Il est jugé que le tiers à un contrat peut invoquer, sur le fondement de la responsabilité délictuelle, un manquement contractuel dès lors que ce manquement lui a causé un dommage (voir récemment : Ass. plén., 13 janvier 2020, n° 17-19.963).
Il résulte de l’article L. 271-4 du code de la construction et de l’habitation que le dossier de diagnostic technique annexé à la promesse de vente ou à l’acte authentique de vente d’un immeuble garantit l’acquéreur contre le risque mentionné au 3° du deuxième alinéa du I de ce texte et que la responsabilité du diagnostiqueur se trouve engagée lorsque le diagnostic n’a pas été réalisé conformément aux normes édictées et aux règles de l’art, et qu’il se révèle erroné.
Il convient de rappeler que les toitures font partie des points de contrôle systématique listés en B de l’annexe 13-9 de l’article R. 1334-26 du code de la santé publique.
Il n’en demeure pas moins que les vendeurs n’ont pas démenti la société Amidiag lorsqu’elle leur a remis son rapport indiquant ne pas avoir pu examiner la toiture de la grange, rendue inaccessible par la hauteur et la végétation, et soulignant la nécessité de procéder à de nouvelles investigations.
M. [O] se contente d’affirmer péremptoirement que la présence d’amiante y était visible à l''il nu, sans en proposer aucune preuve. Il ne peut être tiré une telle conséquence du fait que la toiture litigieuse était accessible presque cinq années plus tard, le 5 mars 2021, lorsqu’il a lui-même fait établir un nouveau diagnostic. Il en va de même en ce qui concerne les photographies non datées issues du site Google maps produites aux débats par M. [S].
Il n’est en conséquence pas démontré que la société Almidiag a commis une faute à l’occasion de son diagnostic. La décision entreprise est donc infirmée en ce qu’elle a :
— déclaré la société Almidiag responsable à l’égard de M. [O] de n’avoir pas mis en 'uvre les moyens lui permettant d’efficacement rechercher l’existence d’amiante sur la couverture de la grange ;
— condamné la société Almidiag à payer à M. [O] la somme de 10 730 euros.

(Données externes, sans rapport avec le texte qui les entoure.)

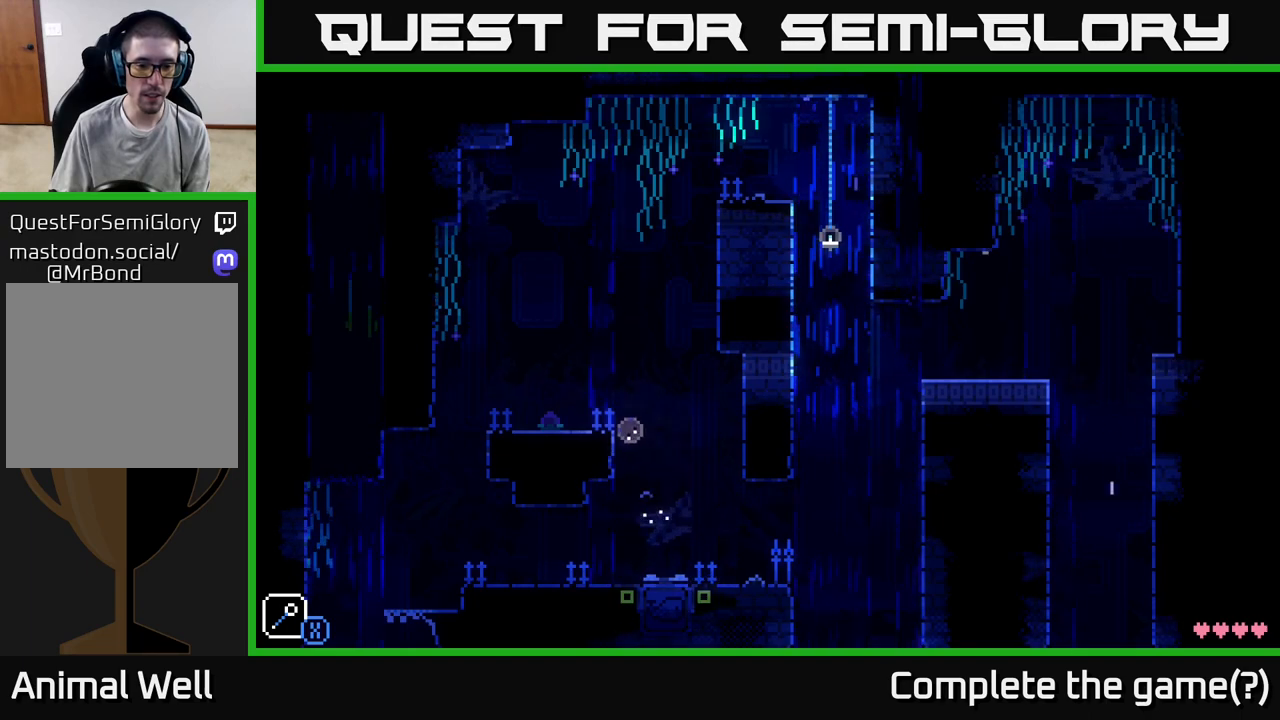
{"buttons": [], "left_stick": "center", "right_stick": "center", "events": [[217, "A", "up"], [300, "left_stick", "center"], [367, "X", "down"], [483, "X", "up"]]}
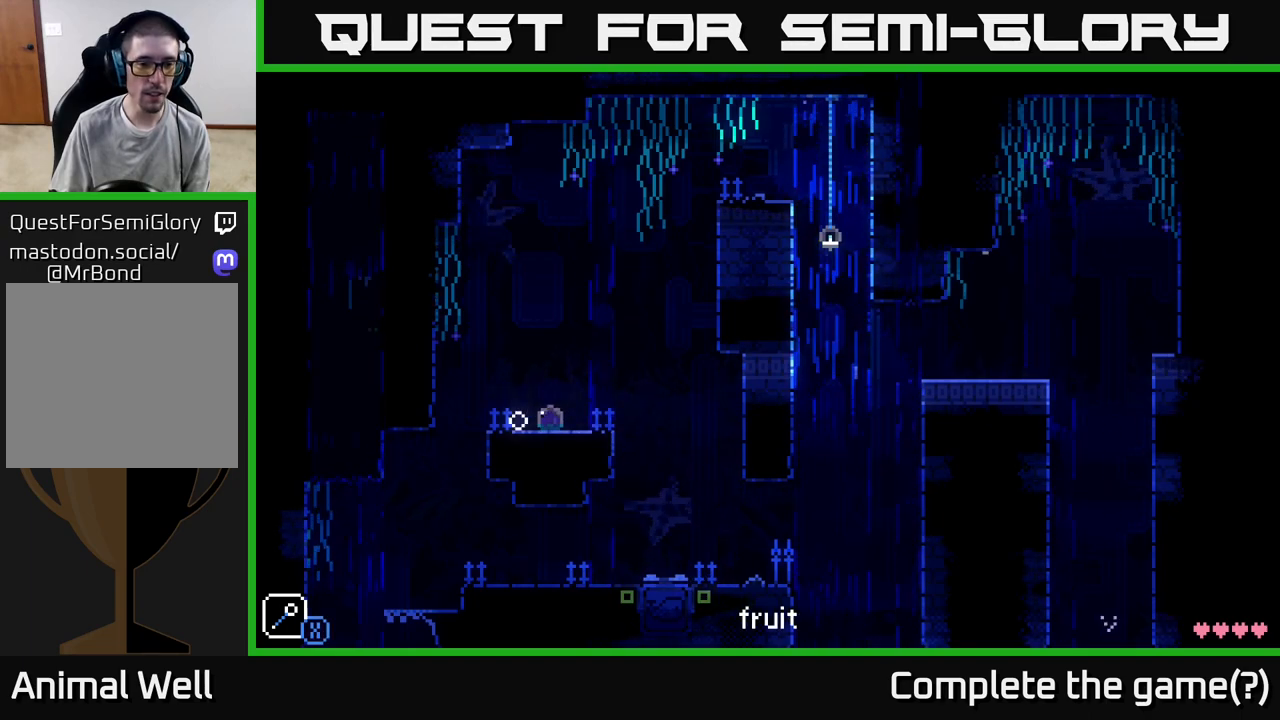
{"buttons": [], "left_stick": "center", "right_stick": "center", "events": [[133, "R1", "down"], [233, "R1", "up"]]}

M. [O] est débouté de l’ensemble de ses demandes.
3. Sur les demandes accessoires
En application des articles 696 et 699 du code de procédure civile, il convient de condamner M. [O] aux dépens d’appel et de première instance, avec recouvrement direct au bénéfice de Me Annick Darras. La décision entreprise est réformée en ce sens.
En application de l’article 700 du code de procédure civile, M. [O] est par ailleurs condamné à payer à la société Almidiag la somme indiquée au dispositif du présent arrêt. M. [O] et M. [S] sont déboutés de leurs demandes respectives au titre de leurs frais irrépétibles, et la décision querellée est infirmée du chef des frais irrépétibles de première instance.
PAR CES MOTIFS
La cour, statuant par mise à disposition au greffe, après débats publics, par arrêt par défaut, en dernier ressort,
Infirme le jugement du 17 avril 2024 par le tribunal judiciaire d’Amiens, sauf en ce qu’il a rejeté toutes les autres demandes des parties
Statuant des chefs infirmés, et y ajoutant,
Déboute M. [L] [O] de l’ensemble de ses prétentions ;
Condamne M. [L] [O] aux dépens de première instance et d’appel, avec faculté de recouvrement direct au profit de [Etablissement 1] Annick Darras ;
Condamne M. [L] [O] à payer à la société Almidiag la somme de 5000 euros au titre de ses frais irrépétibles ;
Déboute M. [L] [O] et M. [T] [S] de leurs prétentions respectives au titre de leurs frais irrépétibles.